Мой пульс участился в разы. Письма? Неужели, весточка от мамы?

Подскочив с кровати, я дернулась к выходу. Скулы на лице натянулись, я уже и забыла, когда в последний раз могла улыбаться. Забыла, когда на это была причина. Выбежав на улицу, я убедилась, что Тихон не лгал. Посредине лагеря собрались все два сектора, стоял гул, и все старательно прятали долгожданные конверты за пазуху. Коробка с письмами стояла на земле, и дождь безжалостно заливал клочки бумаги.

Пробравшись сквозь толпу, я лихорадочно начала копошиться в деревянной коробке. От переизбытка эмоций, руки отказывались слушаться. Пробегаясь по адресатам, я наткнулась на фамилию Кручик. Это письмо принадлежало Але. Быстро спрятала его в кармане робы, и, закусив губы, искала свою весточку.

Я уже прошлась по второму кругу, но никак не могла найти письмо. Оно где-то здесь, я знаю. Мама бы никогда не опустила возможности написать мне. Я полностью была уверенна в этом, но глаза стало потихоньку щипать.

«Перестань, Соня, - говорила я сама себе. – Письмо где-то здесь. Только не реви. Ты пропустила его и только. Просто продолжай искать».

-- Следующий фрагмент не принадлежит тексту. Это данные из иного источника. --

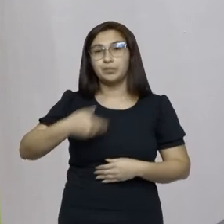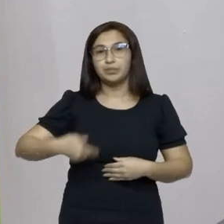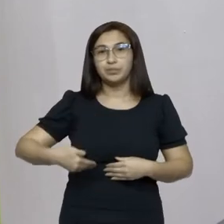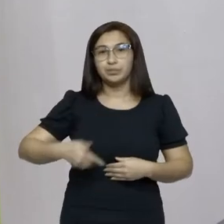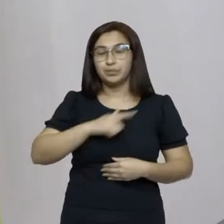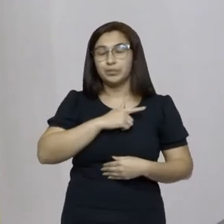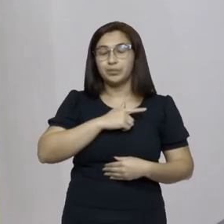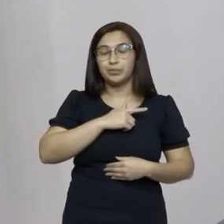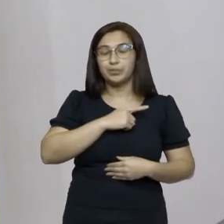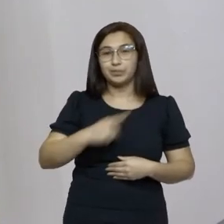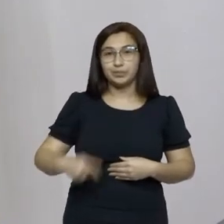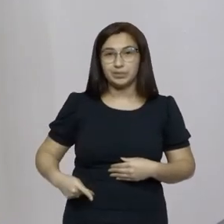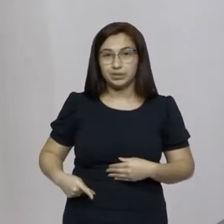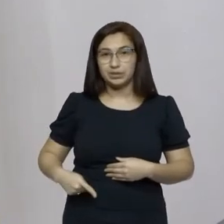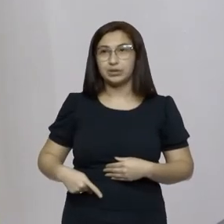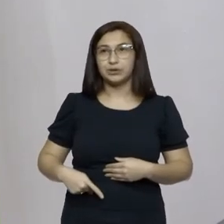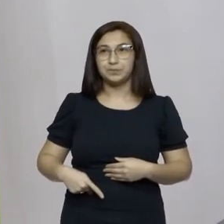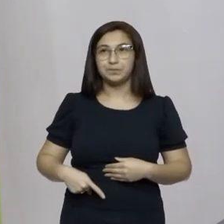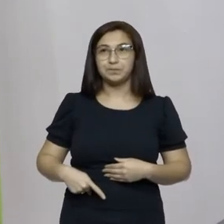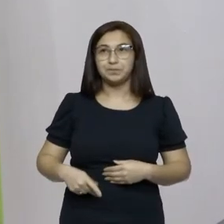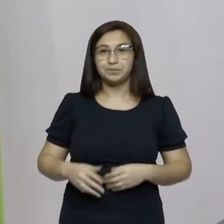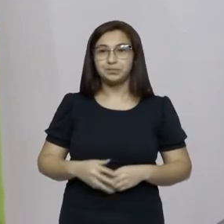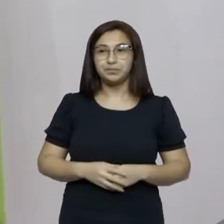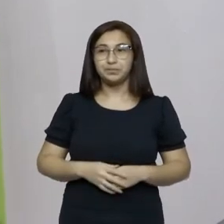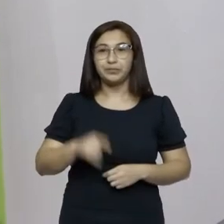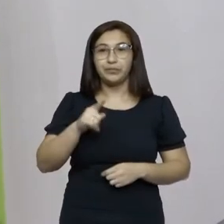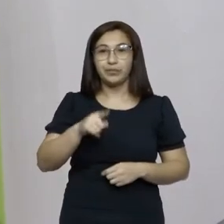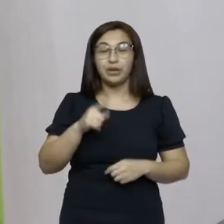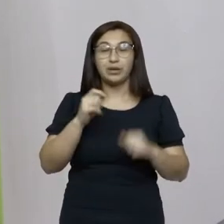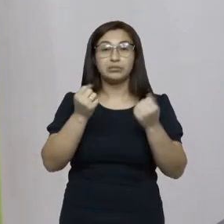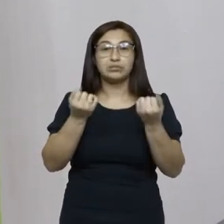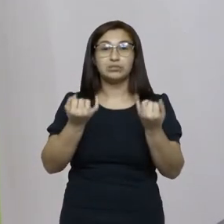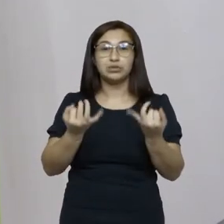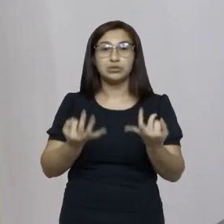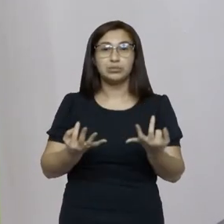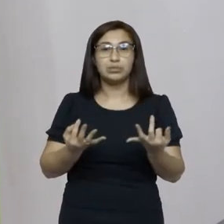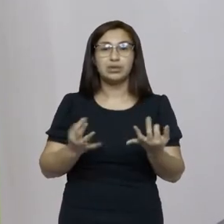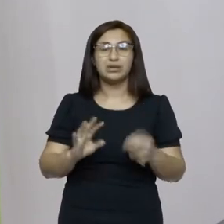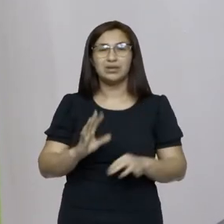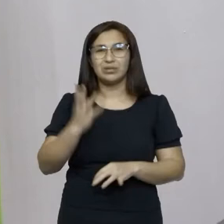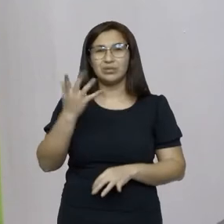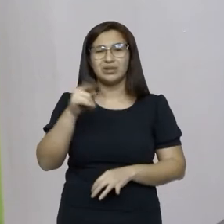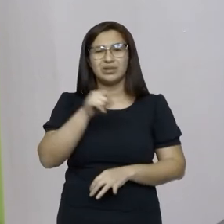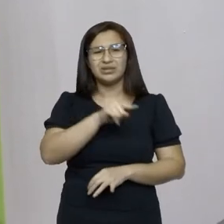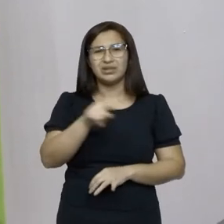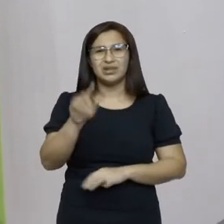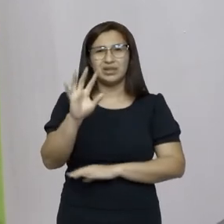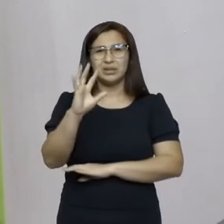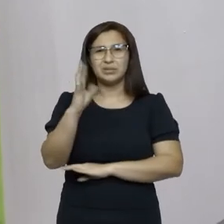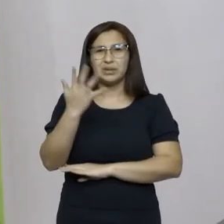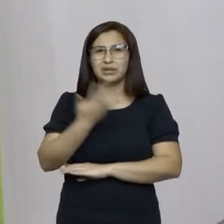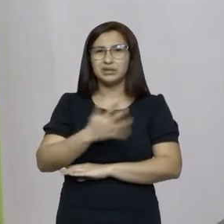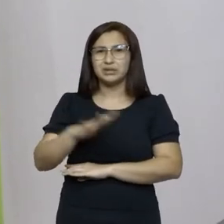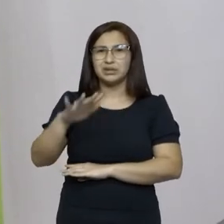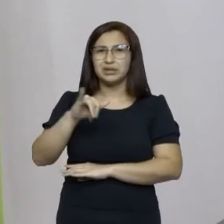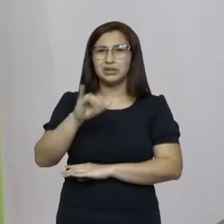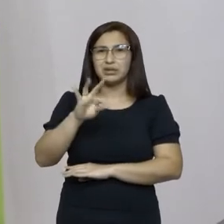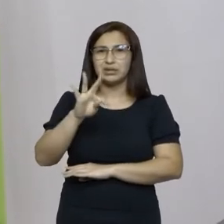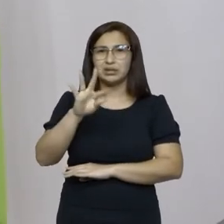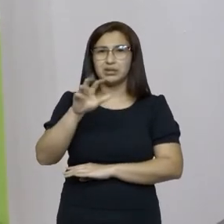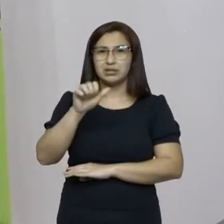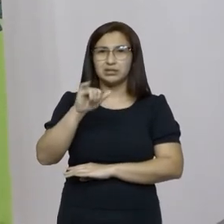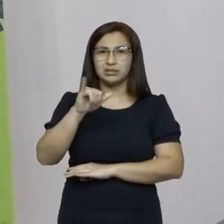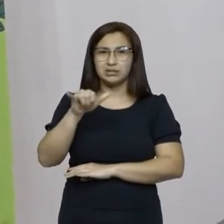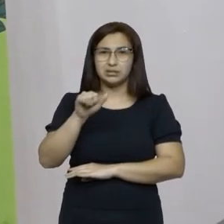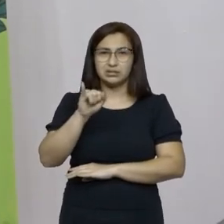o documento onde fala sobre a situação que se encontra na nossa região aqui Parque Nacional Série Itajaí que envolve o município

- Привет, Сонюшка, - театрально кричал кто-то из толпы. – Я очень по тебе соскучилась. Как твои дела? Надеюсь, тебя кормят, и никто не обижает…

Глубоко вдохнув воздуха, я медленно подняла глаза. Тихон держал в руках листок бумаги, и с выражением, наигранно, бесцеремонно читал мое письмо. Письмо от мамы.

- Одевайся теплее и береги здоровье, - продолжал он, копируя женский голос.

Мои руки сжались в кулаки, и я закрыла на секунду глаза, пытаясь побороть нарастающий приступ агрессии.

- Быстро верни мне его! – крикнула я, подрываясь с колен.

Но Тихон отскочил в сторону, и продолжал глумиться:

- У меня все хорошо. Только вот клиентов стало меньше. Работы мало, - он запнулся и посмотрел на меня. – Твоя мать проститутка что ли?

Я заскрипела зубами и ринулась на этого ублюдка. Злые смешки пробежались по кругу. Для них это было забавой. Все верили ему, но никто не мог догадываться, что мама – парикмахер. И объясняться перед этими шакалами, я не собиралась.

Тихон скакал от меня, и мне с трудом получилось догнать его.

- Отдай письмо! – я схватила его за робу, но письмо выхватить не получилось.

- Так вот же оно. Бери, - он задрал руку к небу, а я лишь унизительно подпрыгивала до нее. Но Тихон был выше меня.

- Отдай мне письмо, идиот, - мой голос поломался. Перед глазами образовалась пелена из слез, и мне оставалось только слышать противный смех окружающих.

- Отдай ей дурацкое письмо, - сказала Волкова. – Ты что не видишь, она рыдает?

- Да, Тихий, завязывай! – крикнул кто-то из толпы. – Верни письмо!

Я, подобно маленькой девочки, с надеждой посмотрел в его черные глаза. Они светились подлостью. Мне впервые удалось разглядеть его. Черные как смола волосы, хмурые брови, острый подбородок, их черты лица с братом, определенно были схожи между собой. И эта улыбка. Надменная, лукавая улыбка, была одна на двоих.

- Хорошо, я отдам тебе его, - сказал Тихон, и я отпустила его. Отпрыгнув в сторону, негодяй сунул руку в цистерну, увлекая под слоем грязи письмо от мамы. – Оно твое, - заявил он.

Дельфинята снова залились хохотом и торопливо начали расходиться. Я стояла как вкопанная, провожая взглядом коварную публику. Мои глаза встретились с лисьим прищуром. Марат стоял в нескольких метрах от меня, облокотившись об столб и сложив руки на груди. На его лице читалось полное спокойствие, и пока он не оставил меня, я мысленно проклинала всю их семью. Сильный ветер с дождем били меня по лицу, старательно приводя меня в чувства.